Records provided:

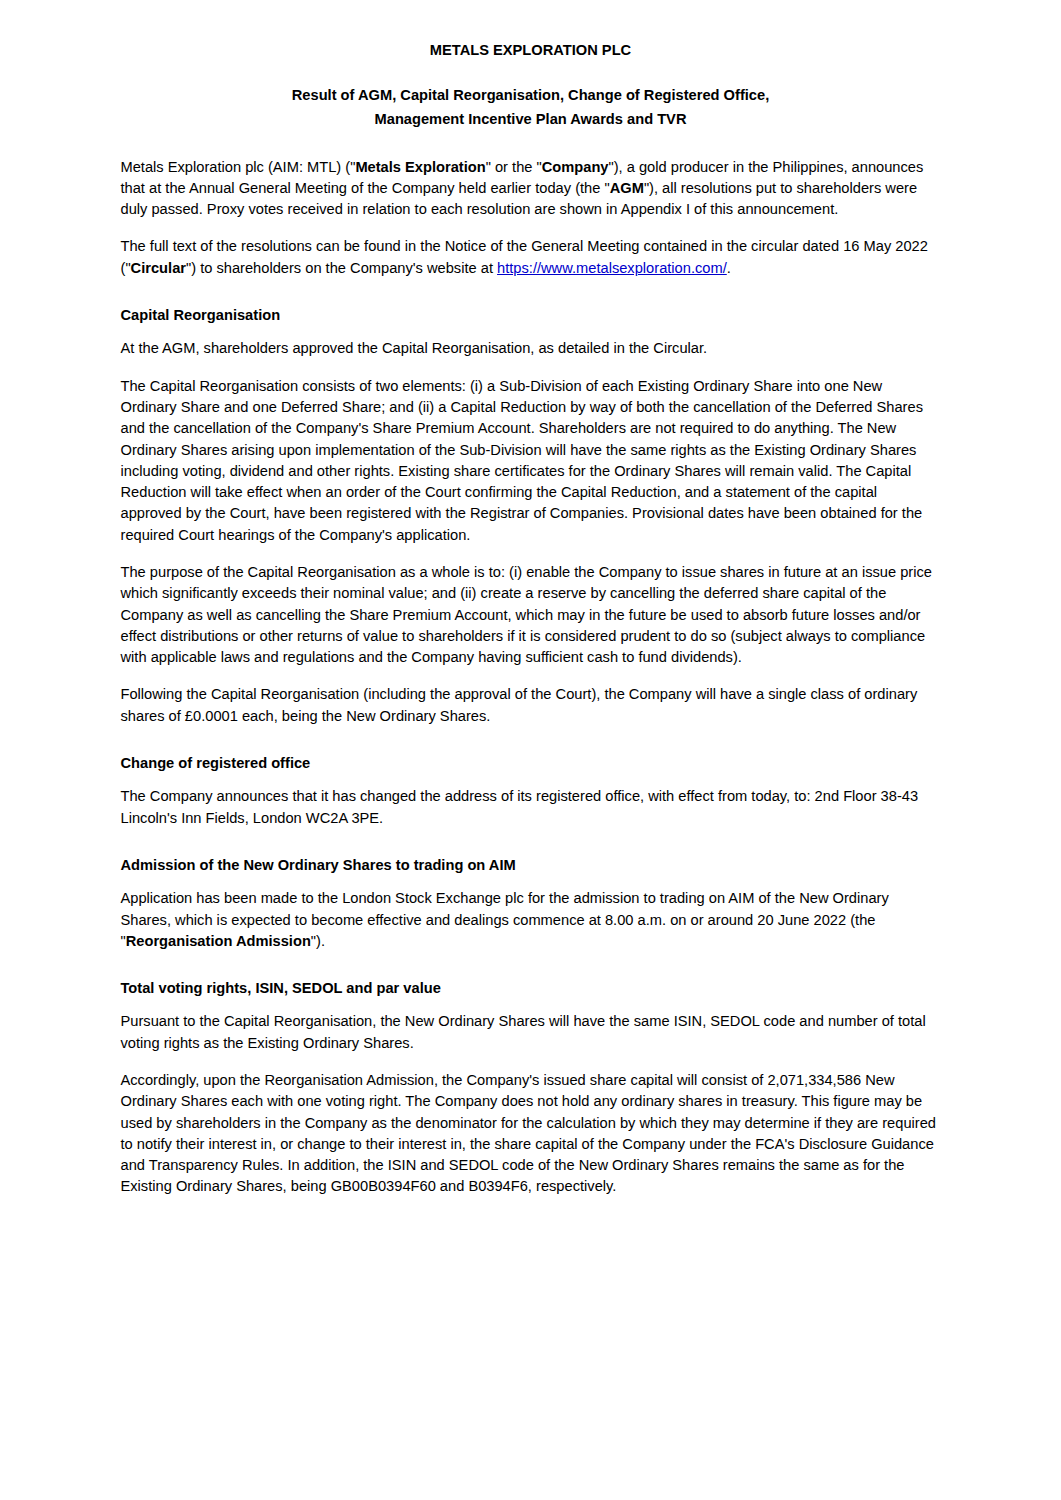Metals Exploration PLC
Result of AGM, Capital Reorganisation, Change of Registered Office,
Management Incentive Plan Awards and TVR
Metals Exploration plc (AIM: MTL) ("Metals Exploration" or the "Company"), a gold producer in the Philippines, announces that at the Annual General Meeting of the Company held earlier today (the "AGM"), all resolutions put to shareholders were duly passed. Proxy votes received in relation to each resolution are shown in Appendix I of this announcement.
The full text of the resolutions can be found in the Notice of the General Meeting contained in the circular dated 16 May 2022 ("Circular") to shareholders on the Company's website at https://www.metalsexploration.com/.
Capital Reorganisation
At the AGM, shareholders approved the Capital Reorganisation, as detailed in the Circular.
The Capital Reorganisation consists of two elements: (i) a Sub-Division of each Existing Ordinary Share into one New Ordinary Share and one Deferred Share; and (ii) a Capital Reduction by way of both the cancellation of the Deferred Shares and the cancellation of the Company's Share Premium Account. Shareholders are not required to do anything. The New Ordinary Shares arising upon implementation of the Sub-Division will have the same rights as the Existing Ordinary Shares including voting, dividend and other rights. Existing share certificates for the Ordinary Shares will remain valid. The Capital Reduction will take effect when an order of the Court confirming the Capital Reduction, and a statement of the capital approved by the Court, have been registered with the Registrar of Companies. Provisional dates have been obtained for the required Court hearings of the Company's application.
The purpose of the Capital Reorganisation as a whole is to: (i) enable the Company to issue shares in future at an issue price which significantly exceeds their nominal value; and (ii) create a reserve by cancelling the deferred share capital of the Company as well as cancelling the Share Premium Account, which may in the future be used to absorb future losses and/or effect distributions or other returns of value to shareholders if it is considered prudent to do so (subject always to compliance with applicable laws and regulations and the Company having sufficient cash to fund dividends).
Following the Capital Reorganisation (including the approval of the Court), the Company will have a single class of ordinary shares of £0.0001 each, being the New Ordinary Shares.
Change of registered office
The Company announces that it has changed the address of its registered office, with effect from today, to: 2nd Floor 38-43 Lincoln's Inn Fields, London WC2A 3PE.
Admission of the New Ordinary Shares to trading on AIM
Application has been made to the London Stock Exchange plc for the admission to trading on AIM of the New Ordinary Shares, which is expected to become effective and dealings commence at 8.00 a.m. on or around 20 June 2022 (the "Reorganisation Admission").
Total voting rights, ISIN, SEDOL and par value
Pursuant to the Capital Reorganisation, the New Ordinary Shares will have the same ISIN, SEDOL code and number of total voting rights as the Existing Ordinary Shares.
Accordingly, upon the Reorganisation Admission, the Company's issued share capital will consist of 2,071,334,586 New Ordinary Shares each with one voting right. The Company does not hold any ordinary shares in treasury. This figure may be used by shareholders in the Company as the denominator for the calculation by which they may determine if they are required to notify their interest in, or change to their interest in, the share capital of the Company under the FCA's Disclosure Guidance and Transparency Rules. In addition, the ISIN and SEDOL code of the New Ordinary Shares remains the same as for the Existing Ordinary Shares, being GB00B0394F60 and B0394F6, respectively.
==
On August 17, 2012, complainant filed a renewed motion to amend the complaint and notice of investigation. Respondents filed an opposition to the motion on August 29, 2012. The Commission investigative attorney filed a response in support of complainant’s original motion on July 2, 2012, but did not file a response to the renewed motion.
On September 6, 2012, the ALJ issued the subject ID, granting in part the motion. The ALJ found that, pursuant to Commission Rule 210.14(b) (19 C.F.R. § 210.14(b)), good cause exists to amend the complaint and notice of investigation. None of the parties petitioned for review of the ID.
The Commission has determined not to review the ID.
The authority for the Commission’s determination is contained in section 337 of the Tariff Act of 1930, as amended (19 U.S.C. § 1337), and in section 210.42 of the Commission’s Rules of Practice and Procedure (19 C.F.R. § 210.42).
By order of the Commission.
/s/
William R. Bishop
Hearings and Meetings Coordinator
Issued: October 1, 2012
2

What needs to be done: Extract exactly and only the lines above from the line containing "Management Incentive Plan Awards and TVR" through the line containing "The Capital Reorganisation consists", both end lines included.

Response area:
Management Incentive Plan Awards and TVR
Metals Exploration plc (AIM: MTL) ("Metals Exploration" or the "Company"), a gold producer in the Philippines, announces that at the Annual General Meeting of the Company held earlier today (the "AGM"), all resolutions put to shareholders were duly passed. Proxy votes received in relation to each resolution are shown in Appendix I of this announcement.
The full text of the resolutions can be found in the Notice of the General Meeting contained in the circular dated 16 May 2022 ("Circular") to shareholders on the Company's website at https://www.metalsexploration.com/.
Capital Reorganisation
At the AGM, shareholders approved the Capital Reorganisation, as detailed in the Circular.
The Capital Reorganisation consists of two elements: (i) a Sub-Division of each Existing Ordinary Share into one New Ordinary Share and one Deferred Share; and (ii) a Capital Reduction by way of both the cancellation of the Deferred Shares and the cancellation of the Company's Share Premium Account. Shareholders are not required to do anything. The New Ordinary Shares arising upon implementation of the Sub-Division will have the same rights as the Existing Ordinary Shares including voting, dividend and other rights. Existing share certificates for the Ordinary Shares will remain valid. The Capital Reduction will take effect when an order of the Court confirming the Capital Reduction, and a statement of the capital approved by the Court, have been registered with the Registrar of Companies. Provisional dates have been obtained for the required Court hearings of the Company's application.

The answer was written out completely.